— start TEXT SEGMENT —

Getting Started: Procuring Organic Pesticide

This may seem a bit too obvious to mention, but the fact is that a large proportion of pesticides are being sold under the pretence of having an organic ‘effect’ or being ‘organically made’. The simplest way to ascertain that you are buying genuine organic pesticides is to look for certifications by agencies like the Environmental Protection Agency (EPA) or the United States Department of Agriculture (USDA). If you want to buy your pesticide from a local farm that doesn't follow the retail-related certification guidelines, then you should demand a list of the pesticide’s ingredients. Then, run a quick check of the organic compatibility of these ingredients on websites of the above-mentioned agencies. Your organic pesticide should be affordable, safe for human contact and easy-to-store for repeated usage.

Creating Your Pesticide Mix

It is common knowledge that different organic pesticides are mixed together to create a more potent product. Each of the organically-produced pesticides has a predominance of certain elements. To create a more comprehensive solution, it is advised to mix them according to your requirement. Some common examples include: 

  • For protecting plants against slugs, aphids, maggots, caterpillars and other common garden pests, use a pesticide mix that has a heavy dose of garlic.
  • Hot pepper-based pesticides are used for protecting the flowering plants.

— end TEXT SEGMENT —
— start MATERIAL PROVIDED —

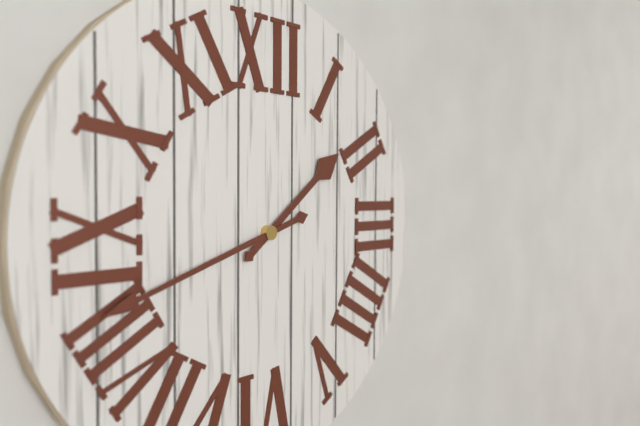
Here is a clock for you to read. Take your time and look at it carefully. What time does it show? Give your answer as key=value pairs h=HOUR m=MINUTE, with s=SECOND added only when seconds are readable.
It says h=1 m=42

— end MATERIAL PROVIDED —

# [WRITTEN INSTRUCTION A]
In the organic pesticide text, which ingredient should a mix contain in a heavy dose to protect plants against slugs and aphids?
# [WRITTEN INSTRUCTION B]
Name every specific garden pest that the organic pesticide text mentions.
# [WRITTEN INSTRUCTION C]
Continue the organic pesticide text from its final sentence.
The listing has nothing to do with the organic pesticide text.

# [FINAL RESULT A]
Garlic.

# [FINAL RESULT B]
Slugs, aphids, maggots, caterpillars

# [FINAL RESULT C]
  • Powdered diatomaceous earth is added to keep away pests like garden bugs.
  • Neem is a natural disinfectant that is often mixed with retailed organic pesticides. It is particularly useful for roses and household herbs.

Spraying Organic Pesticide

The pesticide solution has to be sprayed on the leaves of the plants. For this, unused spray bottles can be used. Local spraying to start the process is a good idea, i.e. minimal, superficial spraying. However, once the first dose of the pesticide has been administered, continue by spraying on the upper and lower parts of the plant leaf. It is best not to spray the pesticide during the noon time when the sunlight is at its maximum. This often causes sun scalding due to the presence of natural compounds in the organic pesticide. A pump sprayer can be used if you want to dispense your pesticide across a wider patch with minimal effort, but this is not useful for spraying taller plants or trees.